What to do |
Please count the lines below that contain the string "presqu", treating uppercase and lowercase as different, and give only the number.

Supplied records |
---

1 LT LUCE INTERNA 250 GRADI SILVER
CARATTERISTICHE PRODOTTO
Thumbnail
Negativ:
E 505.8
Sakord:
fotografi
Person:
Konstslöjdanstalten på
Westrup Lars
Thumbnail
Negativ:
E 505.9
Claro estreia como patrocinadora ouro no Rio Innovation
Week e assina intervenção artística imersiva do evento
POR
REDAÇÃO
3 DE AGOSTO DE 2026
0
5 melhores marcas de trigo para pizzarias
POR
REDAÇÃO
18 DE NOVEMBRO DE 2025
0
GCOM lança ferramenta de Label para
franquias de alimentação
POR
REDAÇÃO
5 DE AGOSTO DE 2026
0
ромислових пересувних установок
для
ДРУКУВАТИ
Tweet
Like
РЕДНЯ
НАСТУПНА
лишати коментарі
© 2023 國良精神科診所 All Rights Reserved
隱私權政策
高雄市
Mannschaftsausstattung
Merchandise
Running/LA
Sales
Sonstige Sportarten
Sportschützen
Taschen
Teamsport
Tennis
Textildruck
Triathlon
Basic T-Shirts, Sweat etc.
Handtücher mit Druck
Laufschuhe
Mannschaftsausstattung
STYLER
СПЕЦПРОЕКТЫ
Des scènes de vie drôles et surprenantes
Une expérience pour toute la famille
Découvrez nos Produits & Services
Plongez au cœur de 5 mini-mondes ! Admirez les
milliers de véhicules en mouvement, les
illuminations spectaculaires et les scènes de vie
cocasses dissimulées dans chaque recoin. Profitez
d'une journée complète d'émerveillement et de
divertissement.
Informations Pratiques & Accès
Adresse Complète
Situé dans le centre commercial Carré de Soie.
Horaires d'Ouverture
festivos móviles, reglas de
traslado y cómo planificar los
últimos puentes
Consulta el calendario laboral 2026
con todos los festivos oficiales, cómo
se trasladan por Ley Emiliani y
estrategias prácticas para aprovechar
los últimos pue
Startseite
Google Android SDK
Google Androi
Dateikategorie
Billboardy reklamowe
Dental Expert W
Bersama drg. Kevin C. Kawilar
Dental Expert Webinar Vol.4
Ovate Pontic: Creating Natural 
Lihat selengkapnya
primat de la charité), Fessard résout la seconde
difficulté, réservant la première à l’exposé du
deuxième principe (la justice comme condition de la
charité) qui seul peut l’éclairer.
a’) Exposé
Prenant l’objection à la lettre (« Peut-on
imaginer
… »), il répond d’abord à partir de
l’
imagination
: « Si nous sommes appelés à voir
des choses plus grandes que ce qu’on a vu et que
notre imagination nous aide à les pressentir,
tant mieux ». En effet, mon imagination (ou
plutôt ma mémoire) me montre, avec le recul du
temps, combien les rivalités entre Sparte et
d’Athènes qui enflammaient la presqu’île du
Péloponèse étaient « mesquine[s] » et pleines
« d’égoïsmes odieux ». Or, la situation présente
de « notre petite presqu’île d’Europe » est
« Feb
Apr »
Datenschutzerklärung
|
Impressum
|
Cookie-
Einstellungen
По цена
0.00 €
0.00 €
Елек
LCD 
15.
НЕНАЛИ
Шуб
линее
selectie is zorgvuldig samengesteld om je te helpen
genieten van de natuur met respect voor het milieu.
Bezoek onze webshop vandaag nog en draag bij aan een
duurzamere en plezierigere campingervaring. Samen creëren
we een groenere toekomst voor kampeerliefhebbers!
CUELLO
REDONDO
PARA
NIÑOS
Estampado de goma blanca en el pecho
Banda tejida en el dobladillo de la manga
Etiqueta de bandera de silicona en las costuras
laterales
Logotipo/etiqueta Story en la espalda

---

Result below |
2